Without the resources to supervise such a sprawling market, the health authorities shrug their shoulders. There is no real attempt to check out the products. 'It is director of bio-technology at the institute of Butana in São Paulo. Two-thirds of the remedies on sale don't have the effect they say, don't have any scientific basis. We urgently need new laws and effective controls.'

Furthermore, heavy advertising creates the dangerous illusion that modern medicine is both powerful and innocuous. People are led to believe that modern drugs are the answer to all their health problems. Shanty-dwellers are not aware that their asthmatic coughs and their children's chronic diarrhoea are probably the result of their harmful combination of malnutrition, air pollution and inadequate sanitation. Instead they are encouraged to run up heavy bills by purchasing expensive medicines. Many are disappointed if doctors do not prescribe them an abundant supply of drugs or better still, give them an injection. Very few, even among the better educated, have any ideas that medicine itself can create illness.

The pharmaceutical industry is divorced from Brazil's real health problems. Provoked no doubt by the country's severe recession of 1982 and 1983, in turn the result of the debt crisis, health standards have been falling. A number of serious illnesses have been growing at an alarming rate. From 1980 to 1985 number suffering form malaria doubled from 200,000 to 400,000. Cases of leprosy rose from 200,000 to 350,000. And between six and eight million Brazilians today are infected with Chaga disease - a form of sleeping sickness.
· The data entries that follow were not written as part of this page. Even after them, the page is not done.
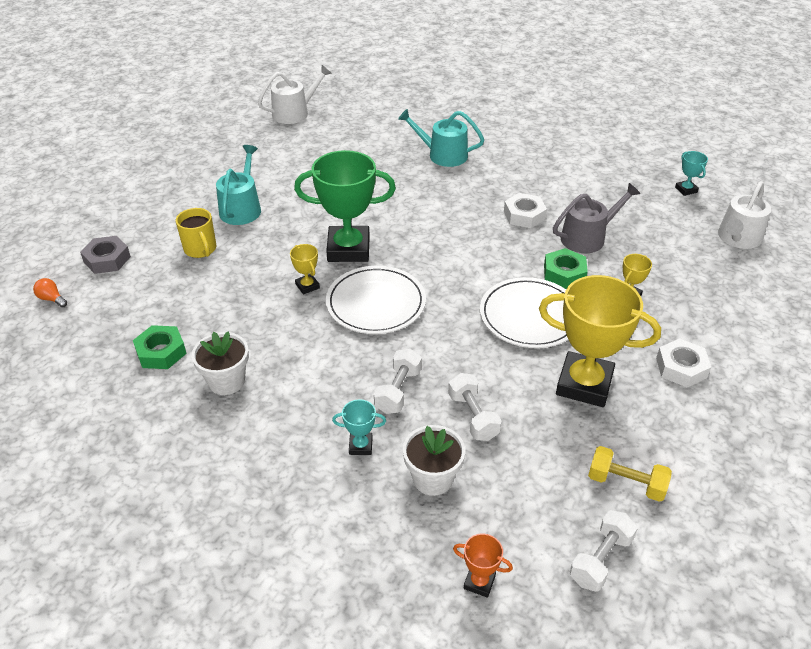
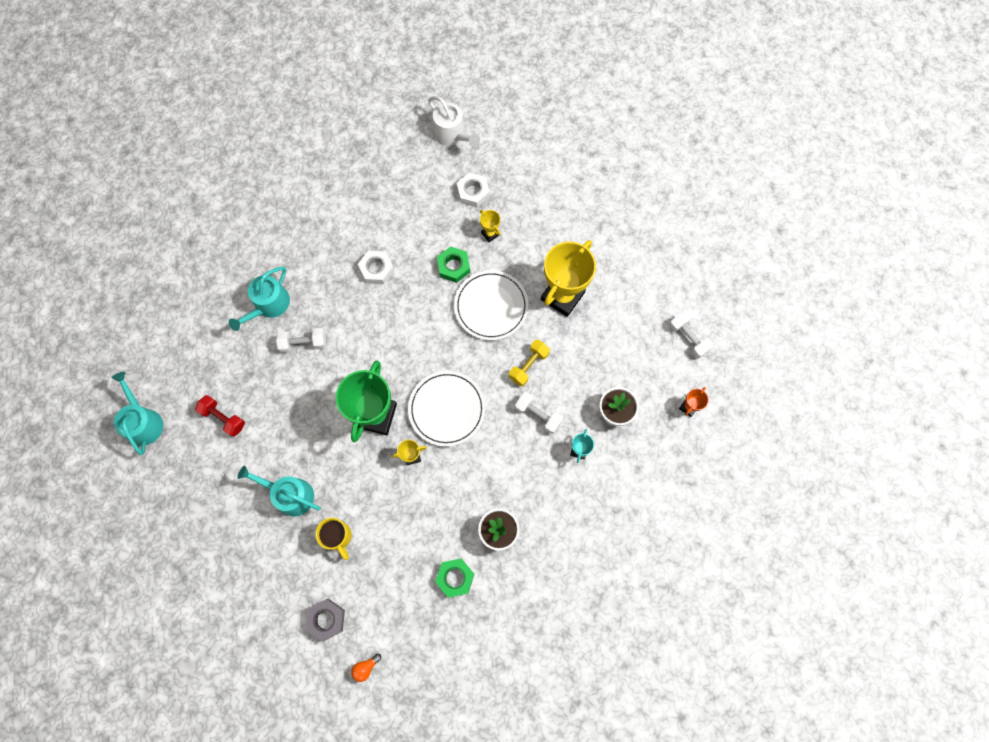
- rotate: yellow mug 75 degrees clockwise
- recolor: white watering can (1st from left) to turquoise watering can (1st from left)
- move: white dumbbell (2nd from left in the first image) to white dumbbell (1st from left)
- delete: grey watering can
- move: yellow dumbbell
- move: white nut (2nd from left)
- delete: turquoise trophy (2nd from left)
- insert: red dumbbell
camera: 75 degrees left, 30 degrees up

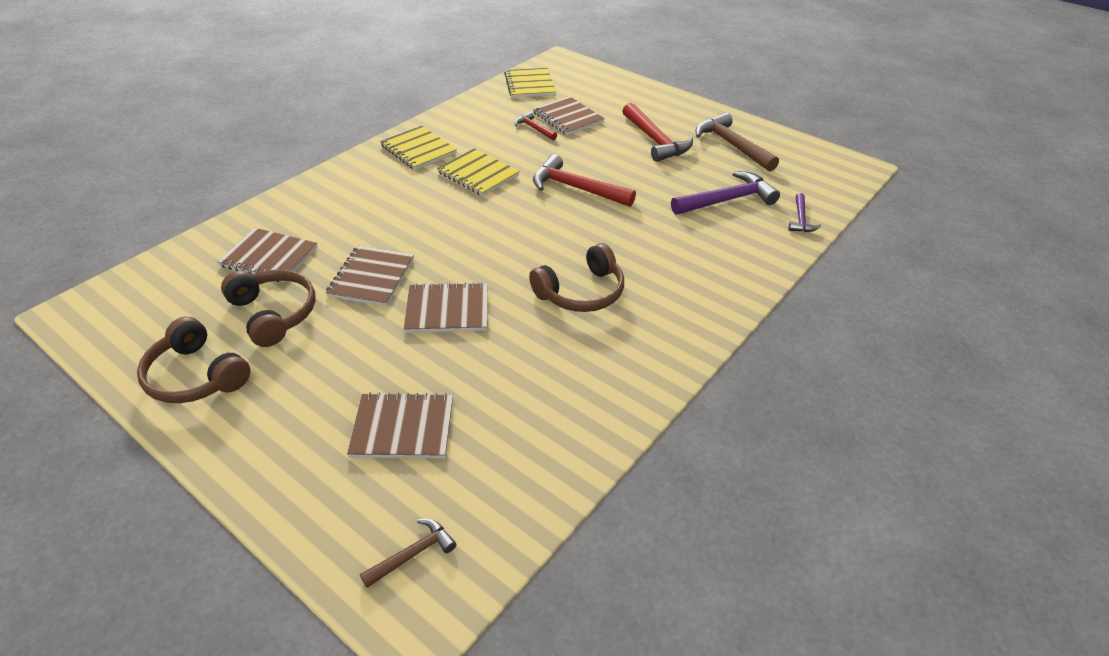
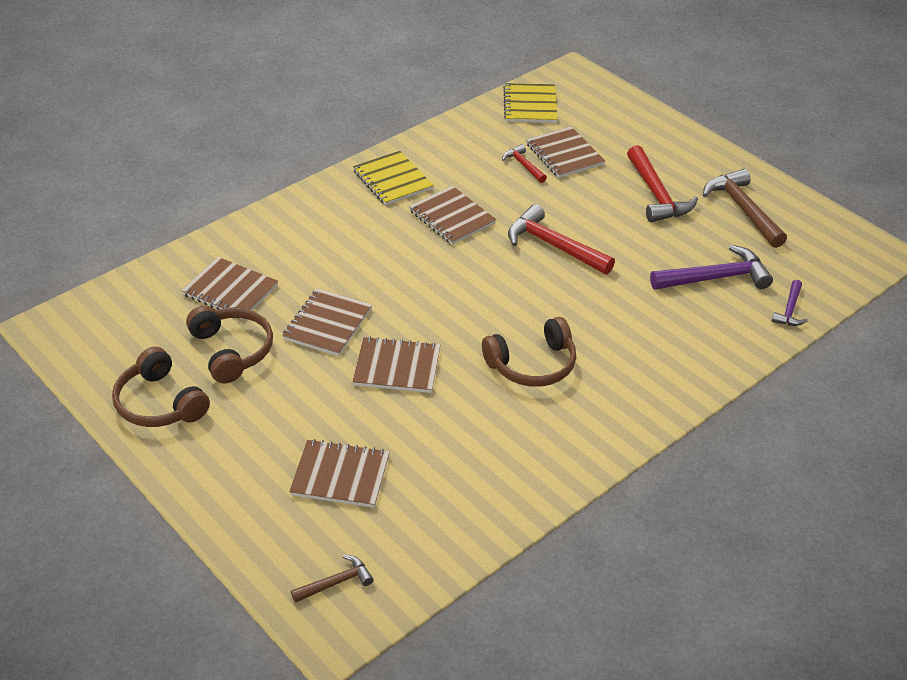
- recolor: yellow notebook (2nd from left) to brown notebook (5th from left)
camera: 10 degrees right, 0 degrees up

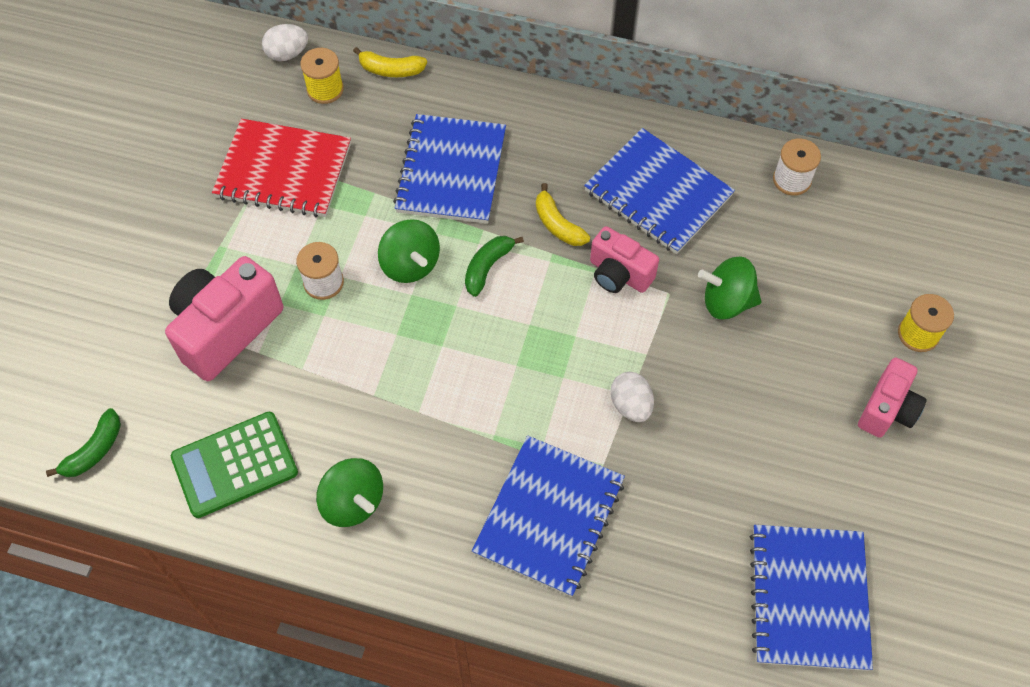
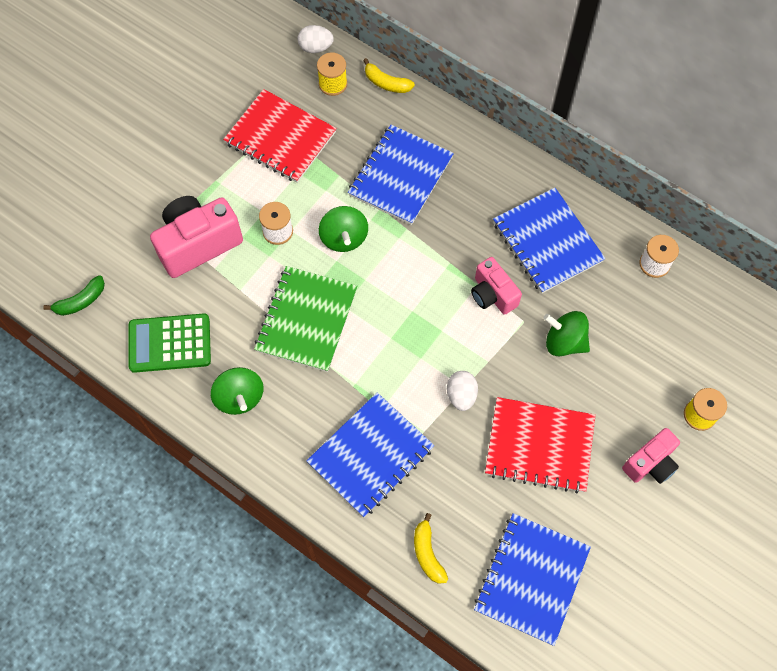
- delete: green banana (2nd from left)
- move: yellow banana (2nd from left)
- insert: green notebook
- insert: red notebook (2nd from left)
camera: 20 degrees right, 5 degrees up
The only sector that benefits from such distorted health care is the pharmaceutical industry. Brazil is currently the seventh largest market in the world with an annual turnover of $1,600 million. In recent years the heady growth figures of the 1970s have dipped, with record sales of $2,000 million in 1982 dropping to $1,500 million in 1983. Even so, the multinational corporations who control 87 per cent of the national market, have been increasing their investments - with an eye to the future. Theirs projections tell them that by 200 AD, annual sales in the country will have reached $20,000 million making Brazil the third or fourth largest market in the world.